# Which K2 board? Conflicting advice



## Guest (Nov 8, 2008)

Hi all

I've just tried out a couple of boards on the slope today (K2 Believer and an Endeavor Live). I enjoyed both and am torn on which to go for (any advice?) I'm more interested in just riding the mountain and not hitting the park.

I always thought the Believer was more of a freestyle park board and was recommended the K2 Zeppelin instead.

However, when i went to demo the Zeppelin today, I was told the opposite...that I should leave the Zeppelin alone and go for the Believer instead.

Help!! Any other recommendations would be appreciated.

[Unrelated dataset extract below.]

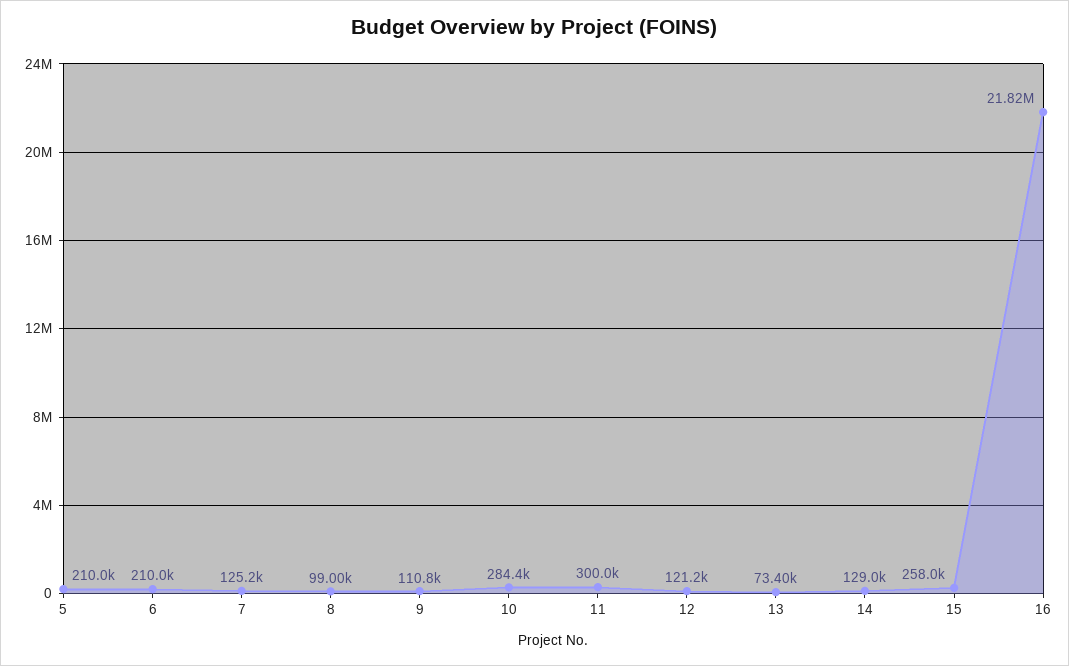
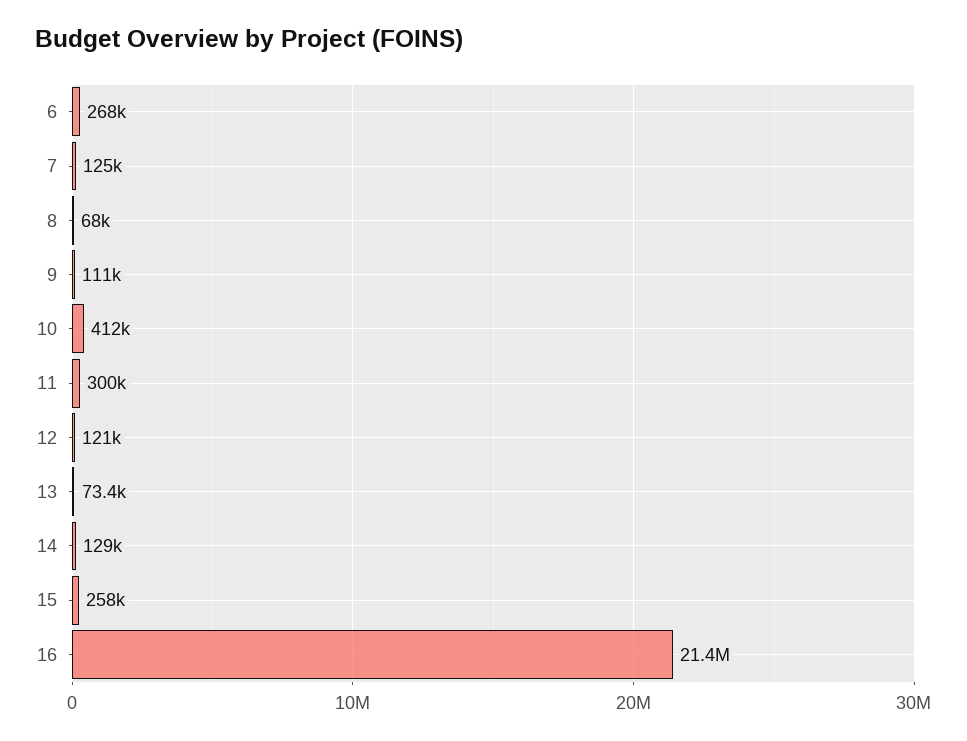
5: 210000 -> none
6: 210000 -> 268000
8: 99000 -> 68000
10: 284400 -> 412000
16: 21820000 -> 21400000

I've got about 5 years experience on the mountain. Just interested in riding. Goofy, with Vans Fargo boots and looking at probably Burton Cartell bindings. I'm 5'9 and 90KG

many thanks


----------



## Guest (Nov 8, 2008)

Believer Boooouy!


----------



## BurtonAvenger (Aug 14, 2007)

The believer is designed to be a backcountry freestyle deck. Realistically you should have been on the Zepplin for what you're describing.


----------



## Extremo (Nov 6, 2008)

So just riding? No spins or airs or any other freestyle stuff? Then go with the Zepplin. Even if you're inner rad starts to break through and you want to start popping of some bumps or hips the Zepplin will be adequate enough.


----------